This brings us to the matter of organization. Bach 2000 was packaged as a four-by-three array of cubic boxes. The first four boxes contained the sacred cantatas. The fifth box contained the secular cantatas, the sixth the other large sacred choral works, and the seventh the collection cited in the last paragraph. The eighth box contained all the organ music, followed by the keyboard music in the ninth and tenth boxes. The eleventh box contained the chamber music and the final box the orchestral works. This is roughly the way in which Wolfgang Schmieder organized the music for his (BWV) catalog. It is also the basis for the index printed in the 244-page book that comes with the collection, in which dates are attached to each entry (where known and sometimes modified with a question-mark). This has become a great reference for me for far more than finding my way around the collection.
The Brilliant collection uses a simpler grouping into six "volumes."
- Orchestra Works/Chamber Music
- Keyboard Works
- Cantatas I
- Cantatas II
- Vocal Works
- Organ Works
The index on the cover of the box is more than a little arbitrary (probably due to the constraints of printing area) in choosing between text and BWV numbers.
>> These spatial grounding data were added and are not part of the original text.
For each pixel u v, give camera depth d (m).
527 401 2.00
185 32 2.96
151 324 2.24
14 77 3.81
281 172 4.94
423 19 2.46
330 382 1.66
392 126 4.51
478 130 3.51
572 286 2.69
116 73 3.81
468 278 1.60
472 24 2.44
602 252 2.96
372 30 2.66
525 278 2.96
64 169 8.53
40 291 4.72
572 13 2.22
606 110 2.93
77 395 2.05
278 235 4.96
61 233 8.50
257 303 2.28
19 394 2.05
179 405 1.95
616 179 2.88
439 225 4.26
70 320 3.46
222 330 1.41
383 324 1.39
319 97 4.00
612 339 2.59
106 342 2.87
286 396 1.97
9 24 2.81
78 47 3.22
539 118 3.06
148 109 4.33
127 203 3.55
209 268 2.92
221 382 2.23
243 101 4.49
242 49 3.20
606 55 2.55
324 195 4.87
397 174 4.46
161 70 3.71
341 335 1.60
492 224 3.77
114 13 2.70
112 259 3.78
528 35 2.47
My guess is that I am going to continue to use the index in the book for finding my way around this second collection.
Finally, there is the question of what gets classified where. In the Brilliant collection the entire Notenbüchlein für Anna Magdalena Bach is included as chamber music, which, for me at least, makes more sense than singling out the vocal material for a general vocal collection. More problematic is the Art of Fugue. Bach 2000 includes this in the chamber music collection, but it is performed by a solo organ. Brilliant classifies it in Volume II, rather than Volume VI; and the performance appears to be by a harpsichord. I need to figure out whether or not this is a pedal harpsichord, because, unless I am mistaken, there are passages that really cannot be handled by two hands (at least without a damper pedal). Of course, it may be that the performer applied the "Glenn Gould" solution of overdubbing, which my ear may not be able to detect. However, I shall have to think some more about this particularly organizational decision.
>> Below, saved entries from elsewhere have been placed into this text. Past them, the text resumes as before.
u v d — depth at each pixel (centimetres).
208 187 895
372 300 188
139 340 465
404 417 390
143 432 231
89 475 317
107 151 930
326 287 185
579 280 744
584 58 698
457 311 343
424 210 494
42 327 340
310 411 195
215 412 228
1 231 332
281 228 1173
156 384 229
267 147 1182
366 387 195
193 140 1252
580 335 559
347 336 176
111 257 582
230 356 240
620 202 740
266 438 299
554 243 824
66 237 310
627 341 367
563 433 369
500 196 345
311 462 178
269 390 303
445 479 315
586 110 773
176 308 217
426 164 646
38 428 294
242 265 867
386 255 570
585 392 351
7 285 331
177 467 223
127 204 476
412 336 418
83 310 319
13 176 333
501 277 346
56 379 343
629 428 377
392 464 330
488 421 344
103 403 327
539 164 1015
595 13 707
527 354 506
On the other hand that may be a waste of cycles. For all the interest we take in the performances of the individual movements of Art of Fugue, there is no reason to assume that Bach ever expected them to be performed. This is a treatise about the "art" of composing fugues, written in the only language in which Bach could write well, music notation. There is something slightly naive about the assumption that anything that looks like music should be played like music. (As one of my thesis readers put it, "Who wants to listen to an entire evening in D minor?") That is actually what infuriated me the most about Gödel, Escher, Bach. The book is overloaded with philosophy grounded in the puzzle canons of the Musikalisches Opfer when there is no reason to believe that those "notes" were ever intended as music to be played by instruments. As the name implies, they were puzzles, intellectual amusements that Bach could share with Frederick the Great without worrying about whether or not any performers would get in the way, let alone whether latter-day theorists would dignify them by calling them "music!"
I have no idea whether or not I shall "file any further dispatches" as I work my way through the Brilliant collection. I have yet to hear a disc that has disappointed me, but I am not yet sure what the impact will be on my overall listening to Bach (or anyone else's music, for that matter). At the very least the Brilliant collection has done an excellent job of keeping the place free of Christmas carols!